Unsecured databases leak 90 million records of people and businesses in China
Jiangsu Provincial Public Security Department ElasticSearch database had been made publicly accessible with full admin rights
Two databases lying unprotected on the internet leaked records of more than 90 million people and businesses in China last week, a security researcher has claimed.
The databases belonged to the Jiangsu Provincial Public Security Department in China and contained more than 26GB of data. In total, they contained 58,364,777 citizen records and 33,708,010 business records.
The databases were first spotted by Sanyam Jain, an independent security researcher and a member of the GDI Foundation.
Jaim noticed that two databases were being leaked by a publically accessible ElasticSearch server. They contained personally identifiable information on individuals, including their names, date of birth, gender, ID numbers, and their location coordinates.
They also contained data fields named 'city_open_id', 'city_relations', and 'province_open_id' for individuals.

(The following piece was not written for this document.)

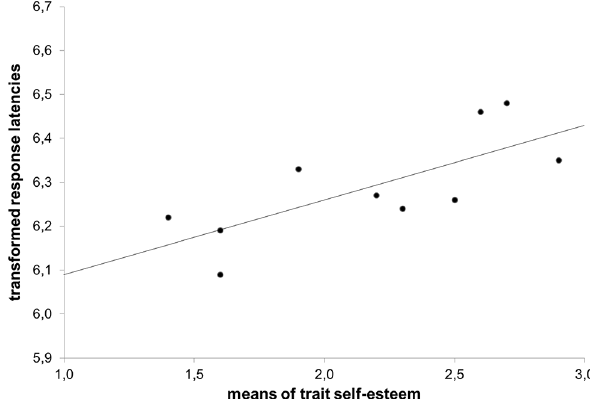
Fig 3. Scatter plot of the significant correlation between the log-transformed reaction times of the negative self-related traits and trait self-esteem under self-threat.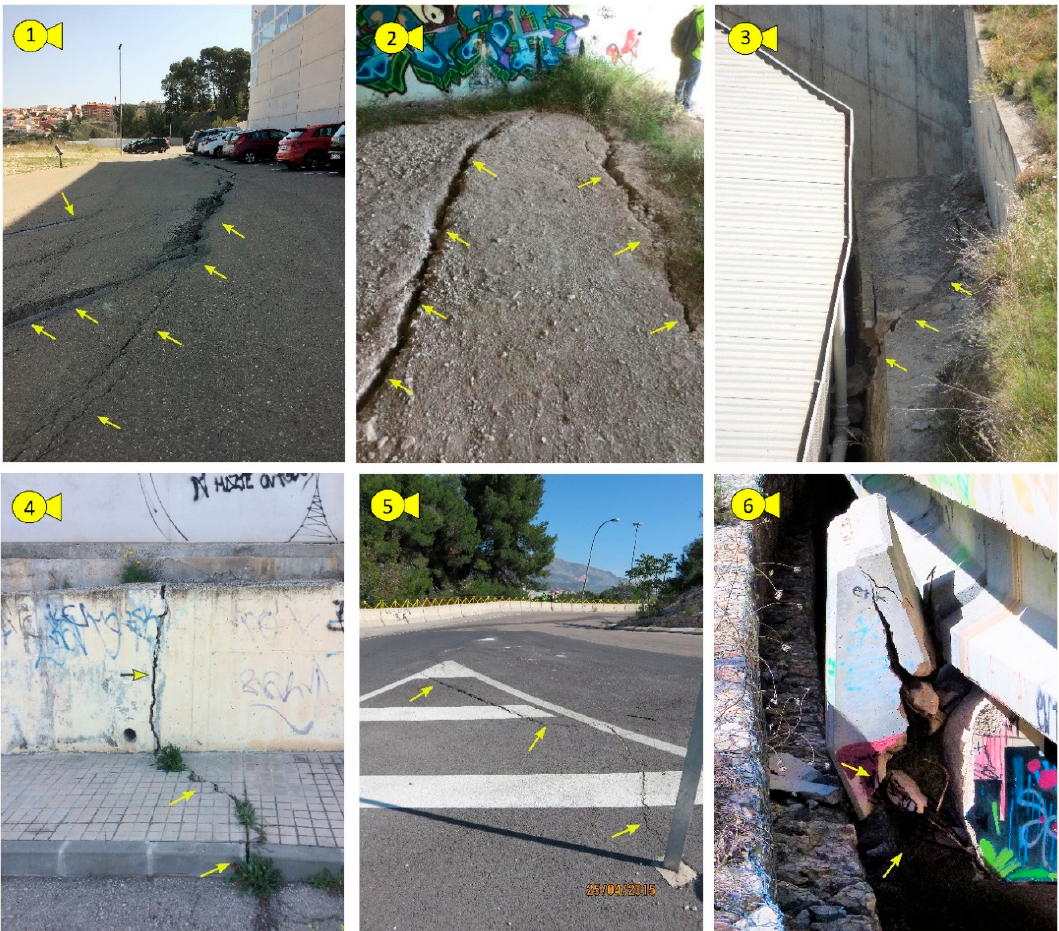
Figure 6. Photography of damages. ( 1 ) Crack at the head of the slope. ( 2 ) Crack on the soil surface beneath the bridge. ( 3 ) Broken wall at the bottom of the slope. ( 4 ) Cracked concrete fence located north of the bridge. ( 5 ) Crack on the pavement at the roundabout, north of the bridge and tilting of the lamppost. ( 6 ) Shear key broken because of precast beam lateral movement. Photos location are shown in Figure 1.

For businesses, the records included details for business types, business IDs, location coordinates, 'city_open_id', and other information.
Jain said that the database leak occurred due to a misconfigured ElasticSearch cluster, which granted full admin rights to anyone who tried to access the database.
Jain reported the incident to the Jiangsu Provincial Public Security Department as well as CNCERT/CC, asking them to have two databases secured.
While the Jiangsu Provincial Public Security Department failed to respond to Sanyam's message, CNCERT/CC was quick to contact the database owner, who eventually took down the unsecured database over the weekend.
This is, however, not the first instance of a database leak exposing personal information on millions of people in China.
Since the beginning of the year, publicly accessible ElasticSearch clusters have exposed about 33 million records of Chinese job seekers, more than 108 million bets from online casinos, and thousands of sensitive legal documents.
In March, an unsecured database in China leaked the personal information on more than 1.8 million women, also revealing their "BreedReady" status.
Also in March, 18 MondoDB databases in China were found to be exposing personal details of millions of accounts on six social platforms in the country.